Annotate SSM with Blacklists
annotate_ssm_blacklist.Rd
Annotate and auto-drop a MAF data frame with existing blacklists.
Usage
annotate_ssm_blacklist(
mutations_df,
this_seq_type,
tool_name = "slms_3",
tool_version = "1.0",
annotator_name = "vcf2maf",
annotator_version = "1.2",
genome_build = "grch37",
project_base,
blacklist_file_template,
drop_threshold = 4,
return_blacklist = FALSE,
use_curated_blacklist = FALSE,
verbose = FALSE,
invert = FALSE
)
Arguments
- mutations_df
A data frame with mutation data.
- this_seq_type
The seq_type of your mutations if you prefer to apply only the corresponding blacklist. More than one seq_type can be specified as a vector if desired. This parameter is required.
- tool_name
The tool or pipeline that generated the files (should be the same for all).
- tool_version
The version of the tool specified under
tool_name
.- annotator_name
Name of annotator, default is "vcf2maf".
- annotator_version
Version of annotator specified under
annotator_name
.- genome_build
The genome build projection for the variants you are working with (default is grch37).
- project_base
Optional: A full path to the directory that your blacklist_file_pattern is relative to.
- blacklist_file_template
Optional: A string that contains the relative path to your blacklist file from after the project_base (i.e. results) with any wildcards surrounded with curly braces.
- drop_threshold
The minimum count from one of the blacklists to drop a variant.
- return_blacklist
Boolean parameter for returning the blacklist.

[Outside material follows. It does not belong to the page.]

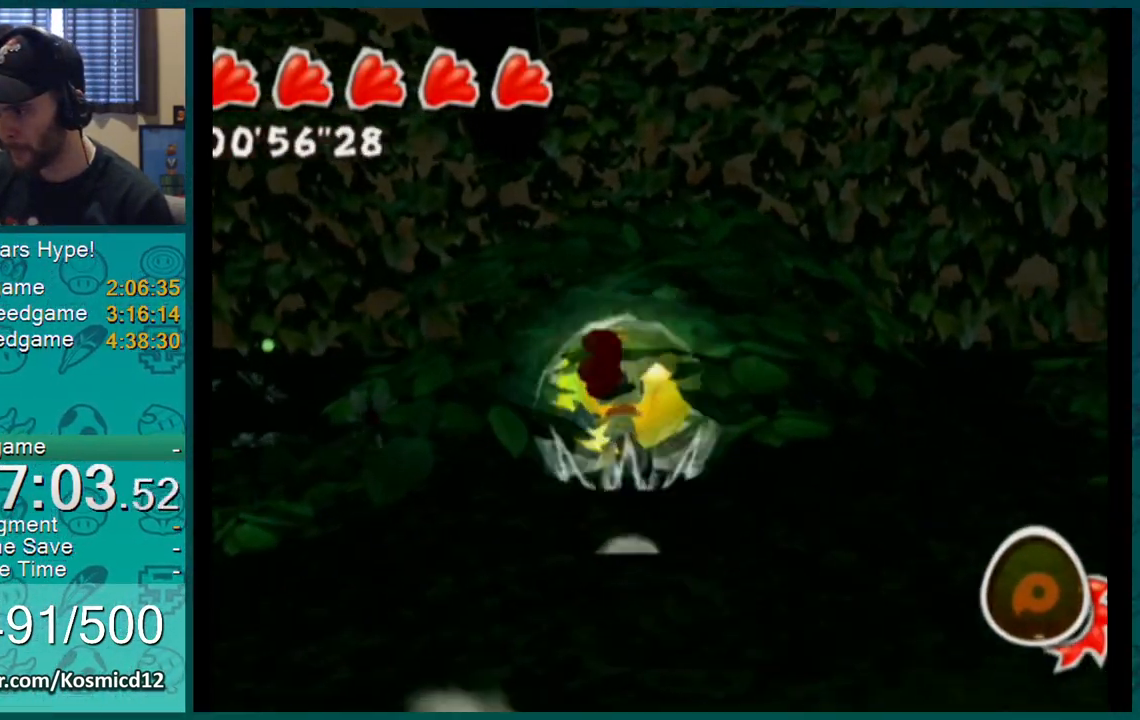
{"buttons": [], "left_stick": "up", "right_stick": "left", "events": [[67, "left_stick", "right"], [117, "left_stick", "down-right"], [401, "left_stick", "up-right"], [501, "left_stick", "up"]]}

Default is FALSE.
- use_curated_blacklist
Boolean parameter for using a curated blacklist, default is FALSE.
- verbose
For debugging, print out a bunch of possibly useful information.
- invert
USE WITH CAUTION! This returns only the variants that would be dropped in the process (opposite of what you want, probably).
Value
A MAF format data frame with two new columns indicating the number of occurrences of each variant in the two blacklists.
Details
Annotate and auto-drop a MAF data frame with existing blacklists to remove variants that would be dropped during the merge process.

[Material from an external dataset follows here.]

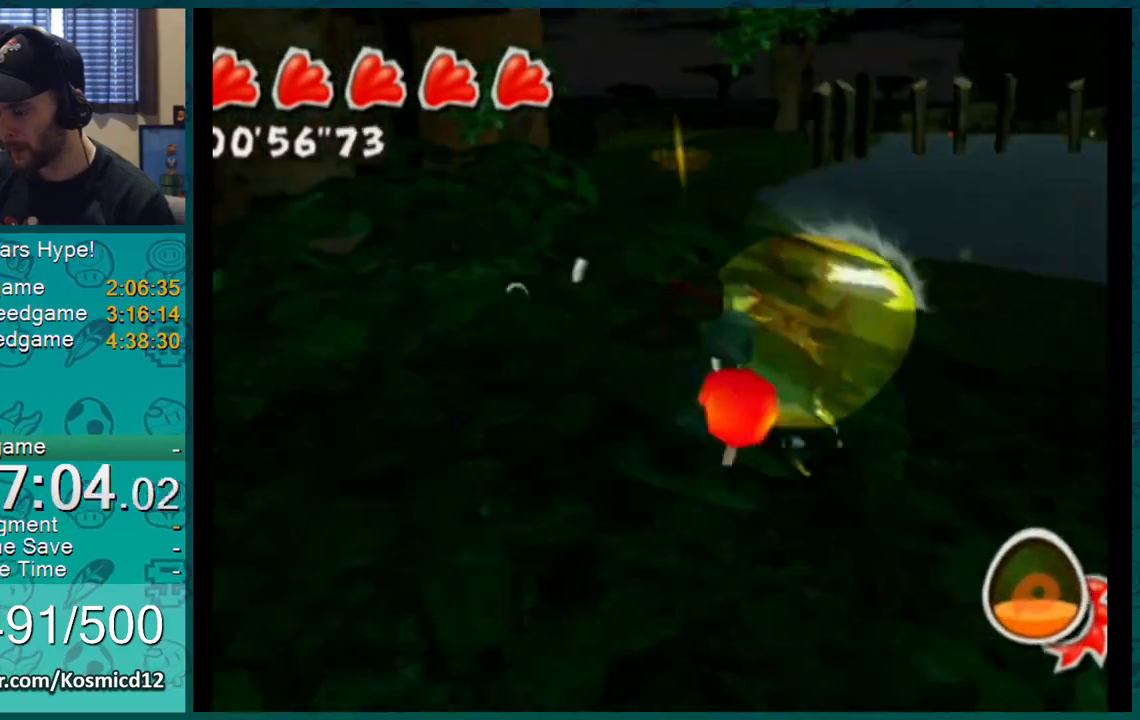
{"buttons": [], "left_stick": "up", "right_stick": "center", "events": [[217, "right_stick", "up-left"], [500, "right_stick", "center"]]}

This function returns a MAF format data frame with two new columns, indicating the number of occurrences of each variant in the two blacklists.

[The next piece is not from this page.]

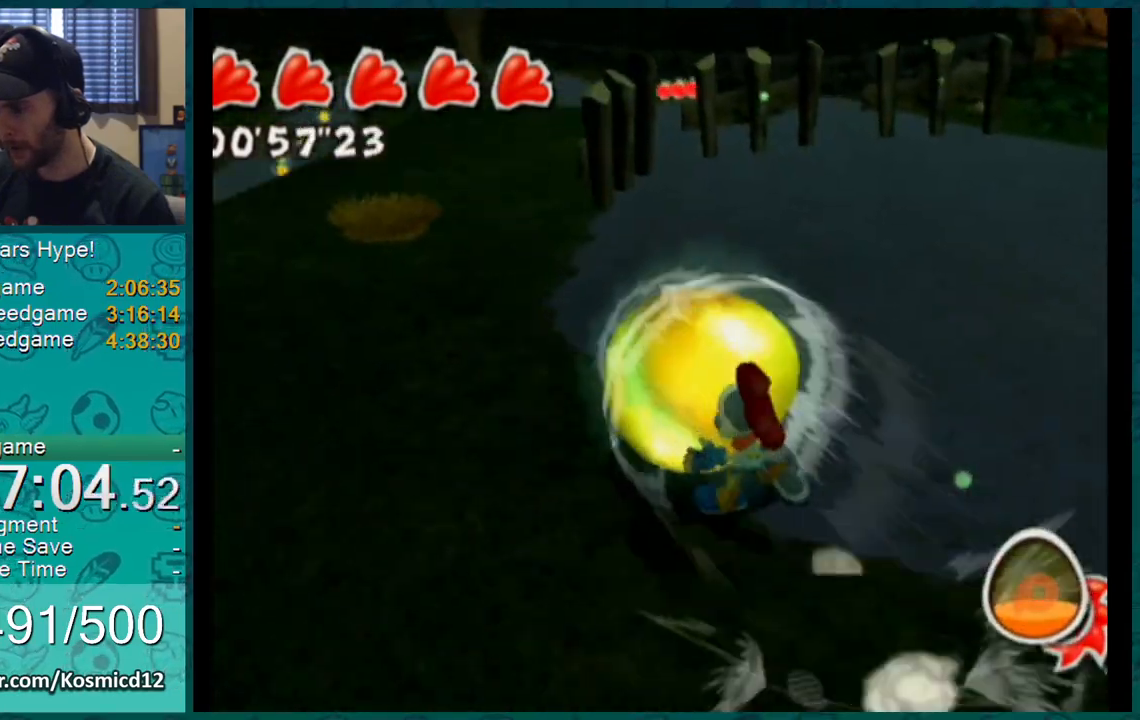
{"buttons": [], "left_stick": "up", "right_stick": "center", "events": []}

Note that there are a collection of parameters to this function to improve flexibility for many applications,
such as return_blacklist
(returns the used blacklist to the vector given the function, or printed to the terminal if blank).
For returning variants that would be dropped, one can specify invert = TRUE
, please use with caution, this is most likely the opposite of what you want from this function.
Lastly, the minimum count from one of the blacklists to drop a variant is specified with drop_threshold = 4
.
This function also conveniently lets you know how many variants that were dropped in the annotation process.